To support concurrent operations on the Wormhole structure, the paper proposes a locking mechanism that works as follows. First, every leaf node is extended with a reader-writer lock. Local modifications to the leaf node such as insertion and deletion are performed on the node after locking it in writer mode, and leaf reads should also lock the node in reader modes, hence supporting multiple concurrent readers or an exclusive writer. Second, to support structural changes, i.e., anchor key insertion and deletion into or from the radix tree, the radix tree also has a global lock that synchronizes structural modifications with lookup operations. Operations on the hash table are synchronized with each other using RCU, i.e., every hash table operation generates a new instance of the hash table with the modifications applied. The old instance is replaced with the new one using atomic compare-and-swap, after which it is reclaimed shortly. To maintain consistency between the hash table and the radix tree, the paper proposes to use version numbers. The hash table is extended with a version number that is incremented by one for every modification operation. The version number is read before the traversal and validated against the most up-to-date value after the leaf node is reached. If the two numbers differ, the operation will be retried as the traversal has potentially used a stale version of the hash table.

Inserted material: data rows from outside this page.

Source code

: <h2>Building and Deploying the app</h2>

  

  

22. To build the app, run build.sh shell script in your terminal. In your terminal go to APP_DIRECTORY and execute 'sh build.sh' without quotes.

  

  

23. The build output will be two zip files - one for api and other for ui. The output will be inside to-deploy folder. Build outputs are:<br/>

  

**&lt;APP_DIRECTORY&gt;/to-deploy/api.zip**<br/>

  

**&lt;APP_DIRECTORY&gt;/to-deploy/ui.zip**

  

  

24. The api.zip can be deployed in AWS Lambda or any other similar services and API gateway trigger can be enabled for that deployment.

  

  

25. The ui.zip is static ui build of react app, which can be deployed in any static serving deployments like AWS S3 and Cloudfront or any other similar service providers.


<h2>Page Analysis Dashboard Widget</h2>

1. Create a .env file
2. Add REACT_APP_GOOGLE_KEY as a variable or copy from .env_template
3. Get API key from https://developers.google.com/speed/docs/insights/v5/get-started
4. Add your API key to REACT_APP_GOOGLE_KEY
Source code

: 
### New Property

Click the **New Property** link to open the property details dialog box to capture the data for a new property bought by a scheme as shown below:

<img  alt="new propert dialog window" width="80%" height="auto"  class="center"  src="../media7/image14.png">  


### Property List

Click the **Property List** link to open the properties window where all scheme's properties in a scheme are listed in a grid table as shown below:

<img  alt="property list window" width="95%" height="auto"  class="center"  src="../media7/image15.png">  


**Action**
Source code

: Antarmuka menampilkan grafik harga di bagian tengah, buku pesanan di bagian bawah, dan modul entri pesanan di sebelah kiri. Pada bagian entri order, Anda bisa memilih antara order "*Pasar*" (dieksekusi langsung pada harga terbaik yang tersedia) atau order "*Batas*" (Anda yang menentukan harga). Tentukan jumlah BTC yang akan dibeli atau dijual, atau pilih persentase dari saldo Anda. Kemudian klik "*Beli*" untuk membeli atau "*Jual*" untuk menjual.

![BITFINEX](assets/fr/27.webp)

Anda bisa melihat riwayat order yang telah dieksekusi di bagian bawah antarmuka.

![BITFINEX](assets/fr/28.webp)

A few optimizations can be applied to Wormhole to make it more efficient. First, during hash table lookups, tag comparison can be omitted until the last probe where both the has hand the partial key in the entry are checked. If the check passes, the probe succeeds. Otherwise, the probe should restart and always check the partial key on each probe. Second, to accelerate key lookup in the leaf node, which can potentially be quite costly as keys are variable-sized, the paper proposes to store an extra sorted array of hash values for each key in the leaf node. Key lookups can therefore be reduced to binary searches on the sorted hash value array plus a final key comparison. Additionally, newly inserted keys can simply be appended to the end of the node as long as the hash value array remains sorted. Lastly, if the key does not support an “end mark” symbol which is the minimum possible token that will never be used for regular keys, then Wormhole should refrain from splitting a node if the anchor key for the new node contains the “end mark”. In this scenario, the node will become a “fat node” whose size exceeds the threshold. This case, however, is relatively rare according to the paper and hence will not affect the overall performance.